#### [WHAT TO WORK ON]
Among the entries, find the lines with the string "Right" and copy them.

(Landmark coordinate records)

>>>

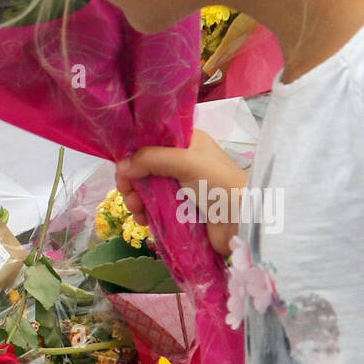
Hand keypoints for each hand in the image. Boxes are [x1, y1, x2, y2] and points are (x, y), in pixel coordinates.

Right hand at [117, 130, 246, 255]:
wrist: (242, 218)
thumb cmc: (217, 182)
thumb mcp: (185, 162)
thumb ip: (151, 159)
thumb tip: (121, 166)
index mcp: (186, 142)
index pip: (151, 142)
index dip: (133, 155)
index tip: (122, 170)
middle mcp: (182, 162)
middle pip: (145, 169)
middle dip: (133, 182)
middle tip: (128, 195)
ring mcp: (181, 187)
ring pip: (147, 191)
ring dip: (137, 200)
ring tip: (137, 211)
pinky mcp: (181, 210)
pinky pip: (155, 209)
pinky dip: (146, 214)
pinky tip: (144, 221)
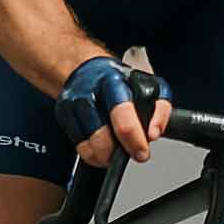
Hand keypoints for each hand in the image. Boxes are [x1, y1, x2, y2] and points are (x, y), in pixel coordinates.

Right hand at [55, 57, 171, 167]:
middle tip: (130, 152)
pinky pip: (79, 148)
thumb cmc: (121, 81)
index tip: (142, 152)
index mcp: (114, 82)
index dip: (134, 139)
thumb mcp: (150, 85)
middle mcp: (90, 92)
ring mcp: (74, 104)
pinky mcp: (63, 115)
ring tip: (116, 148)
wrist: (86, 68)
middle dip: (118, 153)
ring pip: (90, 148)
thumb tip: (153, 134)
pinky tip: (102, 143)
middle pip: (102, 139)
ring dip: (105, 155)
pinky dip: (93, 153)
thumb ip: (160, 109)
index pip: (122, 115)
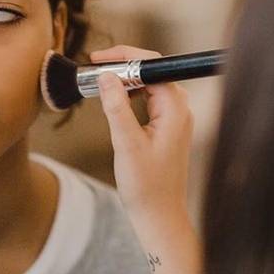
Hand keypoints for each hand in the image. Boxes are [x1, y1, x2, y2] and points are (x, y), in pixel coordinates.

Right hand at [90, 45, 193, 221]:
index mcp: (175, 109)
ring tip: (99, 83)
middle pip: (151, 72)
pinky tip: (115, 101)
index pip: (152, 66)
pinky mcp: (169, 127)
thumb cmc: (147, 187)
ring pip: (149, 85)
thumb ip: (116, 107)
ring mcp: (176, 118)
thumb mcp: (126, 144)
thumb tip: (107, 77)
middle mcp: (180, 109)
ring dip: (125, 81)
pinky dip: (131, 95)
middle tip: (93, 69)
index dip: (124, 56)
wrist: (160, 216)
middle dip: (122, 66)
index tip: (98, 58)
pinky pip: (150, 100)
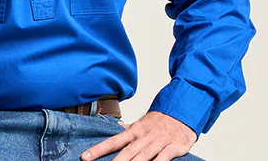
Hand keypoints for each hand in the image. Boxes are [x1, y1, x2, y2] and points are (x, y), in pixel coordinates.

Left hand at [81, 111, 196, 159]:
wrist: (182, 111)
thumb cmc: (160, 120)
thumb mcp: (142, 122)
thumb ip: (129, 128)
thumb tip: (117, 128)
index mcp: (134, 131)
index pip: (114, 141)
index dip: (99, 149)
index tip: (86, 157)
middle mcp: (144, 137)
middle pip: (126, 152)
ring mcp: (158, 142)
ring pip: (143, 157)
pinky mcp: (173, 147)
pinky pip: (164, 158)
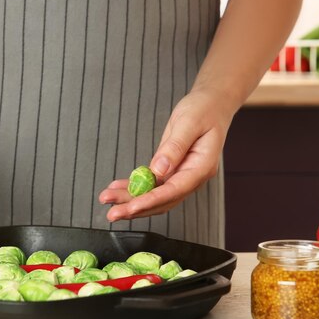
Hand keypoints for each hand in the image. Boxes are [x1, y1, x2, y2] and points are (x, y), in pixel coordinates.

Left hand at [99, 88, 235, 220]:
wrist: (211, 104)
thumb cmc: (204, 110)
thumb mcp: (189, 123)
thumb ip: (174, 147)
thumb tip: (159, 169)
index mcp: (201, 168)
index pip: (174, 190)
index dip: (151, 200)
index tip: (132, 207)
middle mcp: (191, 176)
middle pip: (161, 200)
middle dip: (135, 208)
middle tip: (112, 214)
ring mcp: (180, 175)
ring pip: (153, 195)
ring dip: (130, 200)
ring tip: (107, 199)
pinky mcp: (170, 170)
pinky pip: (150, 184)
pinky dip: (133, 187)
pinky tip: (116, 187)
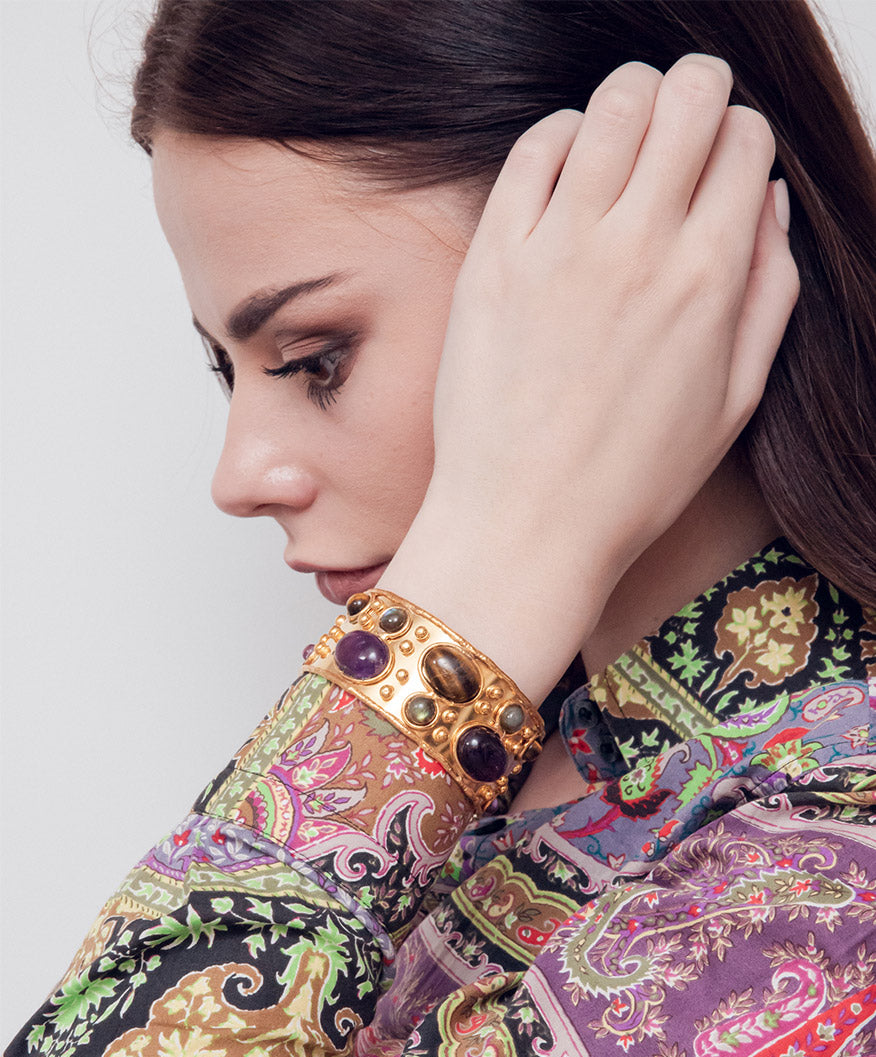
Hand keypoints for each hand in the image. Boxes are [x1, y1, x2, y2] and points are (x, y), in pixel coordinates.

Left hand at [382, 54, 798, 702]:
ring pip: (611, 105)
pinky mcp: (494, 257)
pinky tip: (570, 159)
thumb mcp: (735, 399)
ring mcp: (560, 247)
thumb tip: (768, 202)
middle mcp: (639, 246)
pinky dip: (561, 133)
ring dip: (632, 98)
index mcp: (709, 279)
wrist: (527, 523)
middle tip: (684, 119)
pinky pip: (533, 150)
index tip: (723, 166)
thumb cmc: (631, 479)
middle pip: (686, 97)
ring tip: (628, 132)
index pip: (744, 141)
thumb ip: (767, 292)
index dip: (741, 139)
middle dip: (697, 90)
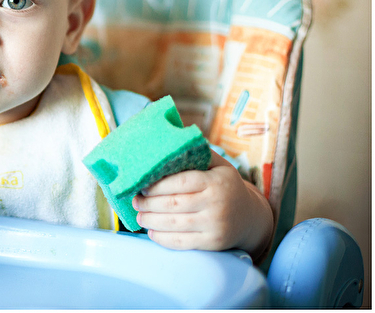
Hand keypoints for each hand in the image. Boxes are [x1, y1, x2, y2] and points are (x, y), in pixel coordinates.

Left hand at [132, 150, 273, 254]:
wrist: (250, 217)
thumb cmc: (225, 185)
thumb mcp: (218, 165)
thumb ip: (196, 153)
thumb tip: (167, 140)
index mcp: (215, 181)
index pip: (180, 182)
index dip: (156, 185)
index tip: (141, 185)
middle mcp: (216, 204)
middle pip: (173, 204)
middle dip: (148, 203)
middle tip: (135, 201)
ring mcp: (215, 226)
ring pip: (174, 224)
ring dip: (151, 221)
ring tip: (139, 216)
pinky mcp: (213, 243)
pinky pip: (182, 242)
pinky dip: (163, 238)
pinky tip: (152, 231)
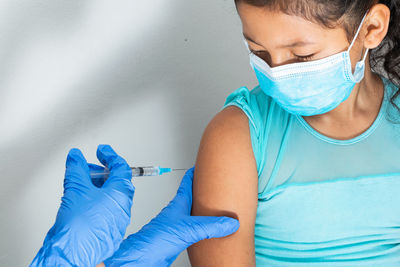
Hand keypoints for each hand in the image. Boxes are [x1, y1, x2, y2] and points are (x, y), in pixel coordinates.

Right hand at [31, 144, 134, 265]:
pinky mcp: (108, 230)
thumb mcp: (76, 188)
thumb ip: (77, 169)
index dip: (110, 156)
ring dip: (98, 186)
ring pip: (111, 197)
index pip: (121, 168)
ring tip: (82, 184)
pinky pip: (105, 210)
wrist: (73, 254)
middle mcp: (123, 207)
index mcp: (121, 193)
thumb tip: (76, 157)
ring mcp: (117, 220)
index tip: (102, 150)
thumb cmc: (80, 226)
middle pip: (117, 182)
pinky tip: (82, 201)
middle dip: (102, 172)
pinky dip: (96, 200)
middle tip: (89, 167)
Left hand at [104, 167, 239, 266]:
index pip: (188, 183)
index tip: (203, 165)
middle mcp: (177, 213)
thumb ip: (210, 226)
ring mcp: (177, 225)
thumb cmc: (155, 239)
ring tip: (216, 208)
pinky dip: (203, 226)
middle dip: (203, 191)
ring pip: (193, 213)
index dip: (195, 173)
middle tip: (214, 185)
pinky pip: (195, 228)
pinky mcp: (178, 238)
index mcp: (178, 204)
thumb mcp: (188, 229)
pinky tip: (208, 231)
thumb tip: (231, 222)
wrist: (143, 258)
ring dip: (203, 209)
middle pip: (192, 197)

<<<
>>>

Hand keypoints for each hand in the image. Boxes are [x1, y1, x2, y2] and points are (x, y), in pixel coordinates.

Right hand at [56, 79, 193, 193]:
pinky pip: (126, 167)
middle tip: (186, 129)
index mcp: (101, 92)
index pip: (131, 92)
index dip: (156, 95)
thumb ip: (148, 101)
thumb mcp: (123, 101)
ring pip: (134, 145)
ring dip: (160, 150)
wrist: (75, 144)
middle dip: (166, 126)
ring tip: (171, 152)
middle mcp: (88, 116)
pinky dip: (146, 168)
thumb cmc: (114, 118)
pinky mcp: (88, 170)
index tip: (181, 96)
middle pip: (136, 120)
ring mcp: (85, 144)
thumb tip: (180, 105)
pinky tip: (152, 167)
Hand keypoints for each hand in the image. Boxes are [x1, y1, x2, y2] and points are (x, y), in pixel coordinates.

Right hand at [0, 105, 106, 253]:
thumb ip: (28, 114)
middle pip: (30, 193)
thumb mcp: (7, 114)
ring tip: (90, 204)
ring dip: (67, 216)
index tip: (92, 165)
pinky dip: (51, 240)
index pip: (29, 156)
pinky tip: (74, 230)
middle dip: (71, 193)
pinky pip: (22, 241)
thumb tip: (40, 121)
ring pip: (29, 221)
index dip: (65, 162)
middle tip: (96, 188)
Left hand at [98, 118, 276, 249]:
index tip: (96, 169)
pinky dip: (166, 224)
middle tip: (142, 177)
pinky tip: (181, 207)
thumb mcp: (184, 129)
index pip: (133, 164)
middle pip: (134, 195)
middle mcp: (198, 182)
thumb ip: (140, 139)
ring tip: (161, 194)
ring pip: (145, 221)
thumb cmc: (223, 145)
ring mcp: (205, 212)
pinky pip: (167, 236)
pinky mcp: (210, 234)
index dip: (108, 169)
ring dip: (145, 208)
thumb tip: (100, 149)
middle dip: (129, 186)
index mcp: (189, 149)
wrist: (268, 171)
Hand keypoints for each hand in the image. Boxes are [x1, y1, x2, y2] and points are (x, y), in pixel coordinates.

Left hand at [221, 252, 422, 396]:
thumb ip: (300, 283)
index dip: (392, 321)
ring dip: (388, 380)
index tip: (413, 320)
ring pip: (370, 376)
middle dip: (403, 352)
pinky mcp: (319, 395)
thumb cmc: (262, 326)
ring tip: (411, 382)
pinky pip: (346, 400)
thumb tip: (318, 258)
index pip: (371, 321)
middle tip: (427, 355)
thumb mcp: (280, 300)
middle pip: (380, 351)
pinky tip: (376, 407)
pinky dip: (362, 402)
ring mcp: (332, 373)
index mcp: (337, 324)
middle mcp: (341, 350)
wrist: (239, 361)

<<<
>>>

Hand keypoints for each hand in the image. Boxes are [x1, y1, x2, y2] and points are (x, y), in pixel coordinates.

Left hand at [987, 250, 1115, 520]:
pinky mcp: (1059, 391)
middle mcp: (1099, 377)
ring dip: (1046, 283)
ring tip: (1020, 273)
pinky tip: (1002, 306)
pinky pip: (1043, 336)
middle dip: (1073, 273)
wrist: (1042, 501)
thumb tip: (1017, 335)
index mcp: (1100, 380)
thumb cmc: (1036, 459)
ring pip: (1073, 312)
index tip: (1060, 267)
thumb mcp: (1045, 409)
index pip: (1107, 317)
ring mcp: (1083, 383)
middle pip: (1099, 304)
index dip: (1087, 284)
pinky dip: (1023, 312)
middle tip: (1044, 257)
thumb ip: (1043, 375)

<<<

#### [REPLY TO THE EXERCISE]
Right hand at [117, 130, 246, 255]:
Right hand at [55, 57, 171, 167]:
Right hand at [90, 45, 193, 221]:
Right hand at [31, 144, 134, 265]:
Right hand at [56, 79, 193, 193]:
Right hand at [0, 105, 106, 253]:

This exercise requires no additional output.